* Source text

Wood fibres (also spelled wood fibers, see spelling differences) are usually cellulosic elements that are extracted from trees and used to make materials including paper.
The end paper product (paper, paperboard, tissue, cardboard, etc.) dictates the species, or species blend, that is best suited to provide the desirable sheet characteristics, and also dictates the required fibre processing (chemical treatment, heat treatment, mechanical "brushing" or refining, etc.).
In North America, virgin (non-recycled) wood fibre is primarily extracted from hardwood (deciduous) trees and softwood (coniferous) trees. The wood fibre can be extracted as a primary product, or collected during the milling of lumber. Wood fibres can also be recycled from used paper materials.
Wood fibres are treated by combining them with other additives which break down the fibres into a spongy mass called pulp. The pulp is then processed, and the network of tiny fibres is pressed flat, becoming paper.

Extracted data entries:

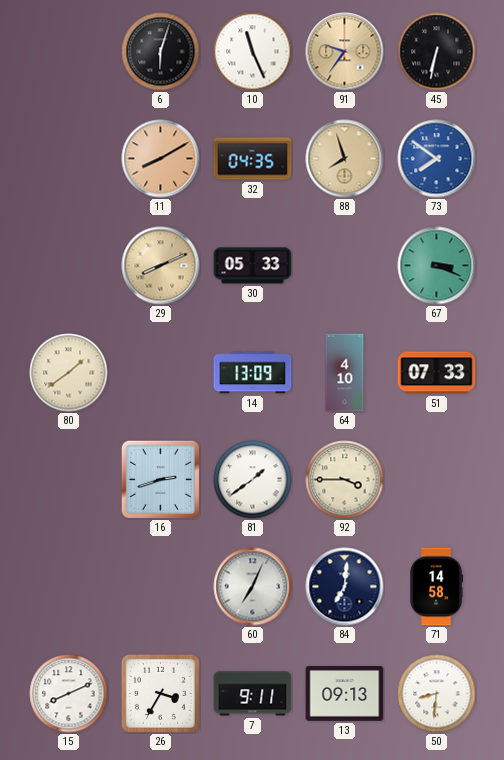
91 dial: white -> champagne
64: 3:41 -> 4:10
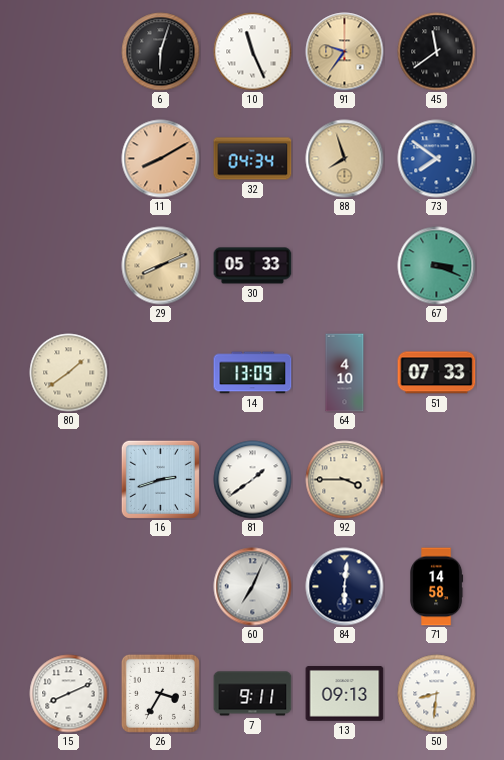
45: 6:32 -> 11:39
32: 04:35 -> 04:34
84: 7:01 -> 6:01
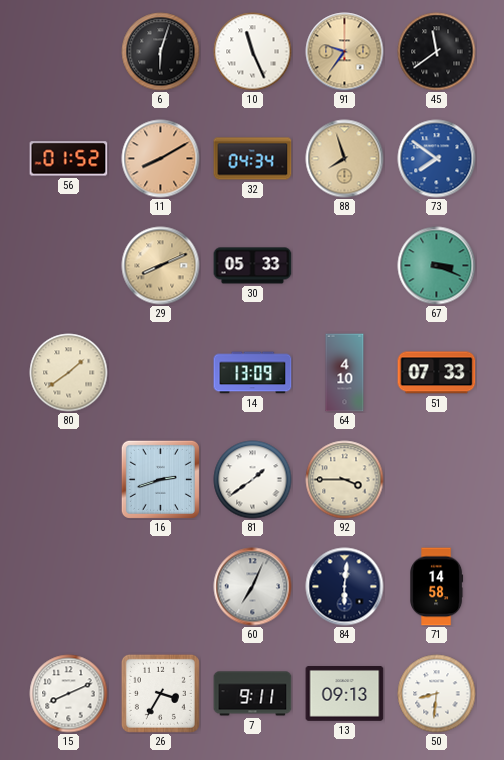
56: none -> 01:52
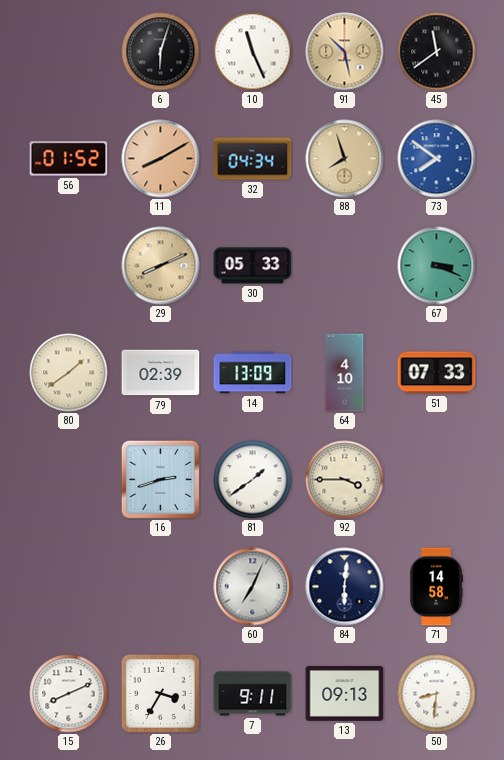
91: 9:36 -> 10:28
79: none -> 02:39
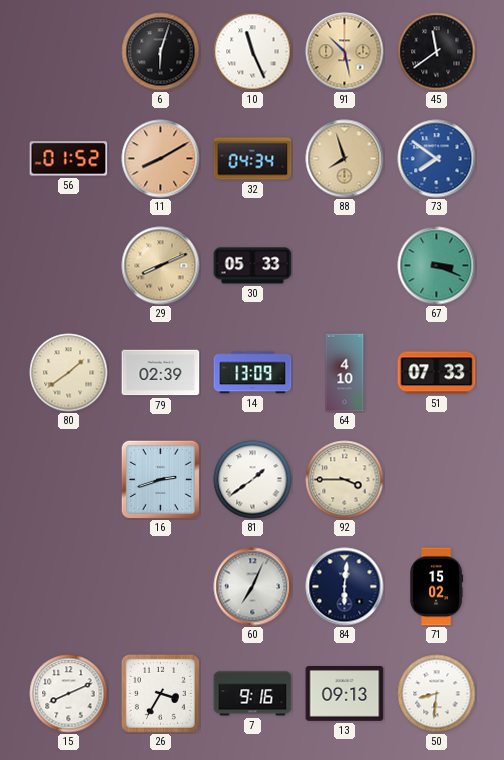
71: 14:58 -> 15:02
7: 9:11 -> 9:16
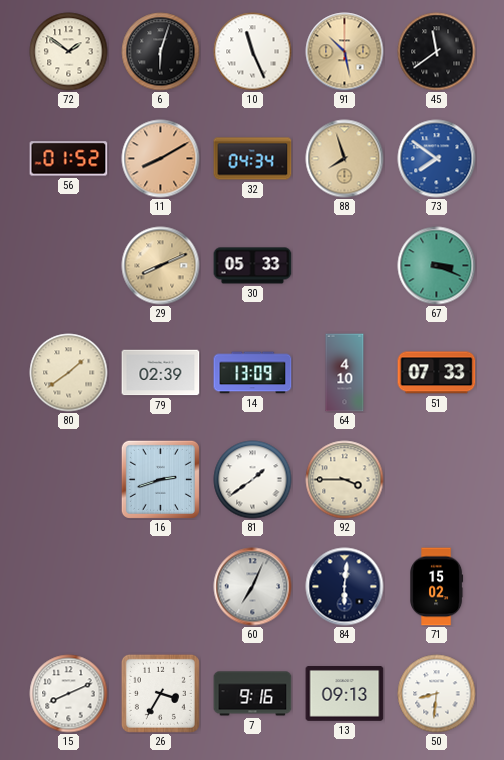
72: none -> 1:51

* Given task 1
Answer these questions from the wood fiber passage.
(a) What does the end paper product dictate in addition to the fiber processing required?
(b) In North America, from which two kinds of trees is virgin wood fiber primarily extracted?
(c) What is the spongy mass called that forms when additives break down the fibers?
* Given task 2
Retype the portion of the wood fiber passage starting with "Wood fibres are" and going on through "flat, becoming paper.".

* Task answer 1
(a) The species, or species blend, best suited to provide the desirable sheet characteristics.
(b) Hardwood (deciduous) trees and softwood (coniferous) trees.
(c) Pulp.

* Task answer 2
Wood fibres are treated by combining them with other additives which break down the fibres into a spongy mass called pulp. The pulp is then processed, and the network of tiny fibres is pressed flat, becoming paper.